• [REQUIRED WORK]:
Keep the pictures out. Restate the entries below word for word.

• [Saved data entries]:

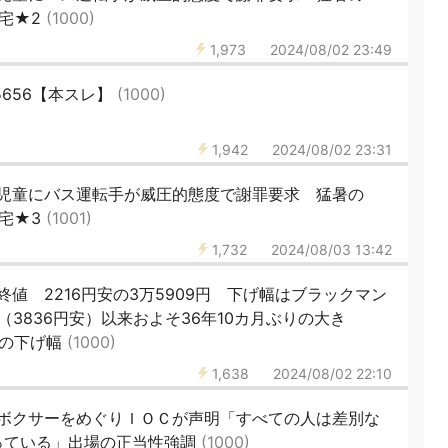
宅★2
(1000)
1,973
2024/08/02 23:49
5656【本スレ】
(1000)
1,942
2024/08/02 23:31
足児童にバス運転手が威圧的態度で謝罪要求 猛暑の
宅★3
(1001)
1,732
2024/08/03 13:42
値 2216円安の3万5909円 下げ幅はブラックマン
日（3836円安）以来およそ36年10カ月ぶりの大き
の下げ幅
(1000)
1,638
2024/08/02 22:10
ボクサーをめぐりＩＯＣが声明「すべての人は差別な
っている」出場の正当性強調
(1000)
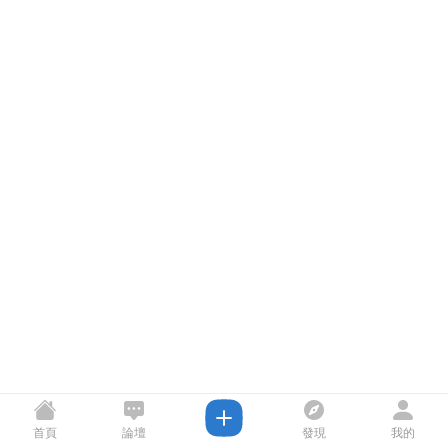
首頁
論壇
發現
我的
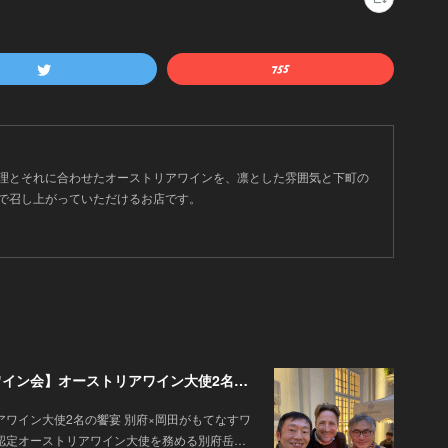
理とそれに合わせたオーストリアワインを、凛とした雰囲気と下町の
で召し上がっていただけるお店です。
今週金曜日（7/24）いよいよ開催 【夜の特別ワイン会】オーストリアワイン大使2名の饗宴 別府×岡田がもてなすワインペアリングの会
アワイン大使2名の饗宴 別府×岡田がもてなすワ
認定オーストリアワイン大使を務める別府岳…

• [PROBLEM SOLUTION]:
宅★2
(1000)
1,973
2024/08/02 23:49
5656【本スレ】
(1000)
1,942
2024/08/02 23:31
足児童にバス運転手が威圧的態度で謝罪要求 猛暑の
宅★3
(1001)
1,732
2024/08/03 13:42
値 2216円安の3万5909円 下げ幅はブラックマン
日（3836円安）以来およそ36年10カ月ぶりの大き
の下げ幅
(1000)
1,638
2024/08/02 22:10
ボクサーをめぐりＩＯＣが声明「すべての人は差別な
っている」出場の正当性強調
(1000)
首頁
論壇
發現
我的
理とそれに合わせたオーストリアワインを、凛とした雰囲気と下町の
で召し上がっていただけるお店です。
今週金曜日（7/24）いよいよ開催 【夜の特別ワイン会】オーストリアワイン大使2名の饗宴 別府×岡田がもてなすワインペアリングの会
アワイン大使2名の饗宴 別府×岡田がもてなすワ
認定オーストリアワイン大使を務める別府岳…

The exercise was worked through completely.